Doing well on Spell Talker. I’ve said many times I would make more $$$ if I wrote faster. That’s the paradigm of self-publishing: crank out books and wallpaper the internet. But I just can’t do it. As I sit around and let stories marinate in my subconscious, I always come up with hooks that, IMHO, make the product vastly better. There’s a lot of happy accidents in writing if you have the time to allow for accidents.
I had mentioned before how the character of Garm, in Hard Luck Hank, was originally a man. The name is even taken from my male Dwarf fighter I had in AD&D back in 1991ish. And I was walking around trying to make sense of my hand-scrawled notes and I came up with making Garm a woman. Which opened up so many more possibilities instead of just having 50 guys stand around scratching themselves, talking about thugs.

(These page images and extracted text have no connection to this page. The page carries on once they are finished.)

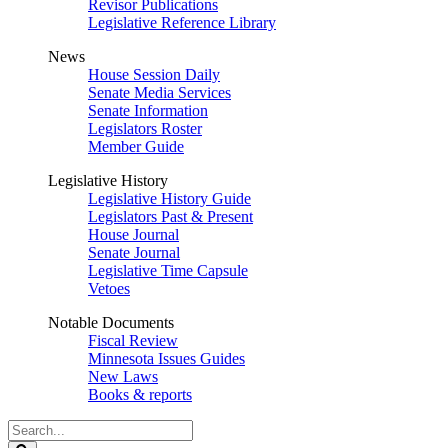
Revisor Publications
Legislative Reference Library
News
House Session Daily
Senate Media Services
Senate Information
Legislators Roster
Member Guide
Legislative History
Legislative History Guide
Legislators Past & Present
House Journal
Senate Journal
Legislative Time Capsule
Vetoes
Notable Documents
Fiscal Review
Minnesota Issues Guides
New Laws
Books & reports
Search
Legislature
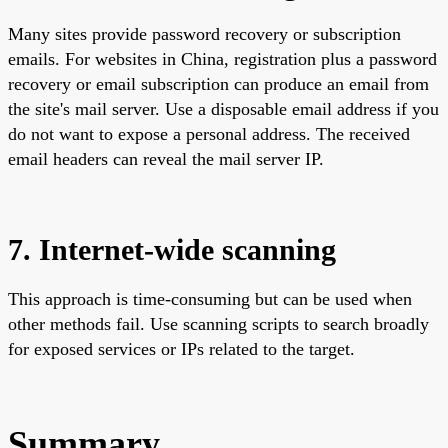
Many sites provide password recovery or subscription
emails. For websites in China, registration plus a password
recovery or email subscription can produce an email from
the site's mail server. Use a disposable email address if you
do not want to expose a personal address. The received
email headers can reveal the mail server IP.
7. Internet-wide scanning
This approach is time-consuming but can be used when
other methods fail. Use scanning scripts to search broadly
for exposed services or IPs related to the target.
Summary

I’ve just had some happy accidents on Spell Talker and it makes me appreciate the slowness of my pace. I remember reading or watching J.K.Rowling talking about Harry Potter. And she was saying how the first book is her favorite by far. Because there was no time table. She could make it happen organically and didn’t have to answer to fans, publishers, editors, and then an entire movie studio and all the actors and production staff and such. I’m also not sure how this happened, but I somehow saw a rough feedback from Rowling->Editors->Rowling. She got her pages back. Maybe it was some passive aggressive slam by the people making the documentary? I can’t remember. But her pages were saturated with red ink. The editors had chopped it to hell. Which is what happens when writers write. It’s kind of like what they say about representing yourself in court or a doctor evaluating him/herself: don’t do it. Even if you know grammar up/down and back, you’re in the weeds and can’t see it.
Anyway, this is me just giving an update and procrastinating and trying to justify my procrastination.